1927 übergab Herman Haupt seine mit großer Sorgfalt aufgebauten Sammlungen zur burschenschaftlichen, allgemeinstudentischen und hochschulgeschichtlichen Forschung dem Stadtarchiv Frankfurt am Main.

Dieses Archiv wurde von ihm mit Absicht ausgewählt, da die ehemalige Reichsstadt, später Freie Stadt, bis 1866 Sitz des Deutschen Bundes gewesen und durch den Frankfurter Wachensturm von 1833 eng mit der burschenschaftlichen Geschichte verwoben war.

Zudem wirkte am Stadtarchiv Prof. Dr. Harry Gerber (Jenaische Burschenschaft Arminia auf dem Burgkeller 1907, später auch Frankfurt-Leipziger Burschenschaft Arminia), der Gewähr für eine stetige Aufarbeitung und Betreuung bot.

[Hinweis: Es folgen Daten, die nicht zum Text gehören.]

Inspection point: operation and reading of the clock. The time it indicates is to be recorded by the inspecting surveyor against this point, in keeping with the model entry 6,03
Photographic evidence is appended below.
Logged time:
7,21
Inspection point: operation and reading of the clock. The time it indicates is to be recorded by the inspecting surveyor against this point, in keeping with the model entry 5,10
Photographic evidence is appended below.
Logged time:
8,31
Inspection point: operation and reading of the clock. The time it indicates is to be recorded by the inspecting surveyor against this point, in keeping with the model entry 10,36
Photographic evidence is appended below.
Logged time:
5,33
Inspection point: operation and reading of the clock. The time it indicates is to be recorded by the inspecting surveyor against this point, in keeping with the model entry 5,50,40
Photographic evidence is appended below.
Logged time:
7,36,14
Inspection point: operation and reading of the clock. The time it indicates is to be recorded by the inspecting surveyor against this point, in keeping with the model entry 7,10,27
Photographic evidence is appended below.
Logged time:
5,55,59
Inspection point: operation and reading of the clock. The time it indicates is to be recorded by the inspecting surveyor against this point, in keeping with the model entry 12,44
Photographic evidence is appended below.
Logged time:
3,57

Auch Paul Wentzcke, Direktor des Instituts der Elsässer und Lothringer im Reich an der Frankfurter Universität und Initiator der rheinischen 1000-Jahr-Feiern 1925, unterstützte Gerber eifrig.

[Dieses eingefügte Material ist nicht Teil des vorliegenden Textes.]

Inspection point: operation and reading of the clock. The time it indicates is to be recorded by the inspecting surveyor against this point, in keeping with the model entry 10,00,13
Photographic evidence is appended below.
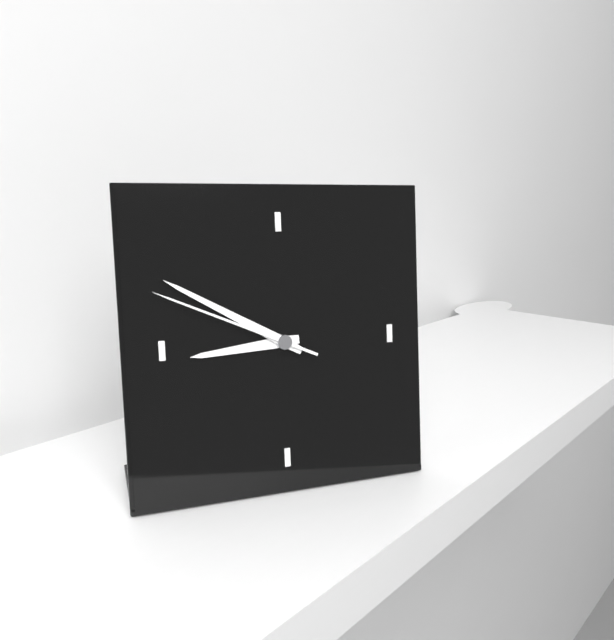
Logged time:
8,50,49
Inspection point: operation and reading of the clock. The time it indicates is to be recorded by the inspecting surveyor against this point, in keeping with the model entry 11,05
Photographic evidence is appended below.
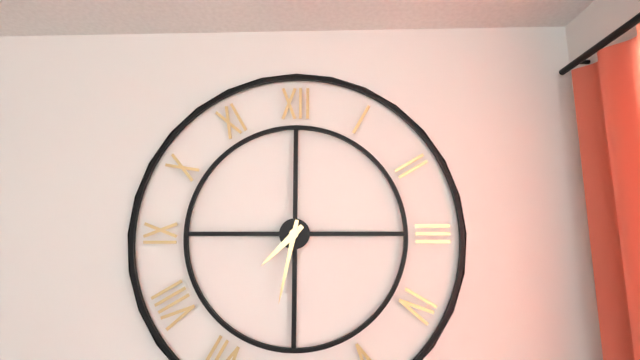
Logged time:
7,32
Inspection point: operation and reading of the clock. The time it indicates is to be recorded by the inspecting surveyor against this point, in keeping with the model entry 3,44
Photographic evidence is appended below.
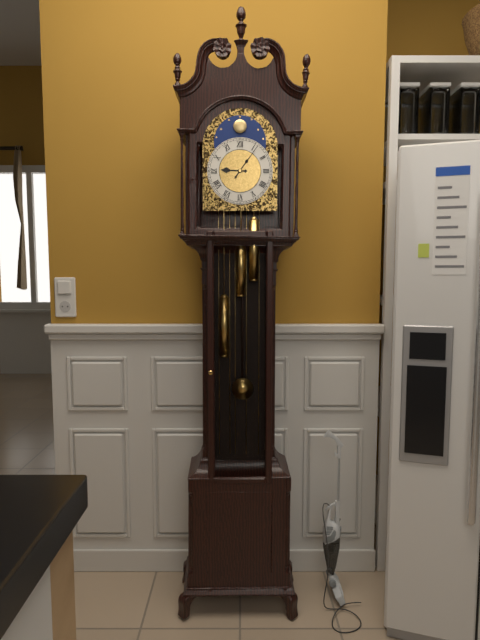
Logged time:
9,06
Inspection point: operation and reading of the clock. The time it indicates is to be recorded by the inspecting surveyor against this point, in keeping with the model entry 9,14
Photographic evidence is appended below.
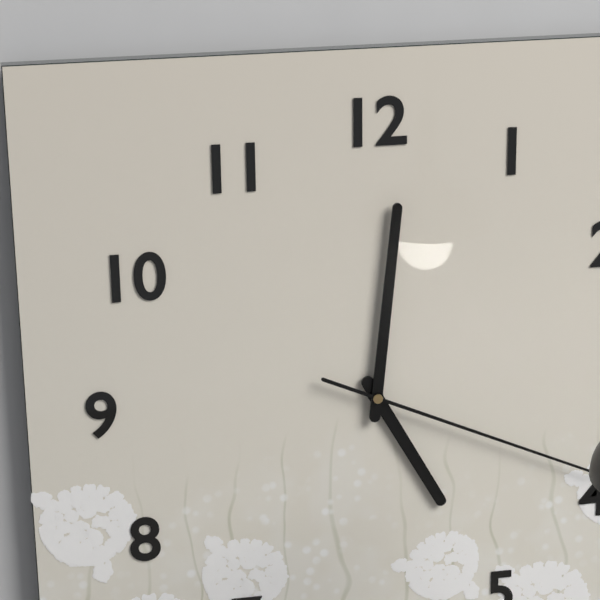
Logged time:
5,01
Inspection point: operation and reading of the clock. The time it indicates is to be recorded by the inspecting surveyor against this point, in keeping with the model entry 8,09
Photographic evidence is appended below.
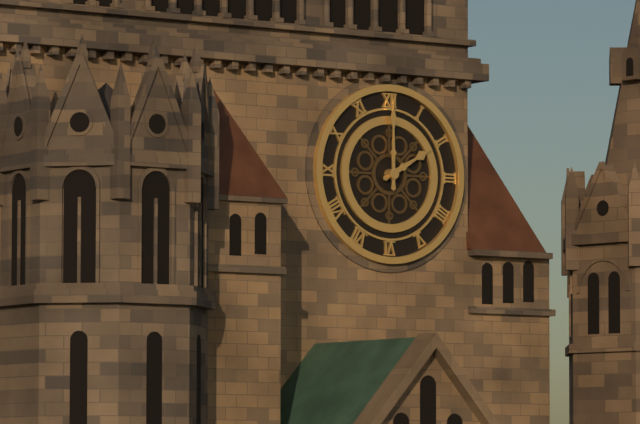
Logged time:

1939, vier Jahre nach der Auflösung der Deutschen Burschenschaft, wurden Archiv und Bücherei unter dem Druck der Reichsstudentenführung nach Würzburg überführt und mit der von Bibliotheksrat Carl Manfred Frommel (Corps Bremensia Göttingen 1906, Corps Starkenburgia Gießen 1931) begründeten und ausgebauten großen corpsstudentischen Sammlung vereinigt. Zukünftig sollte ein hochschulkundliches Institut mit Sitz auf der Feste Marienberg gebildet werden. Da Gerber aber privat weitersammelte, entstand im Frankfurter Stadtarchiv ein weiteres, wenn auch kleines, speziell burschenschaftliches Archiv. Es wurde während der US-amerikanischen Bombenangriffe im März 1944 weitgehend zerstört.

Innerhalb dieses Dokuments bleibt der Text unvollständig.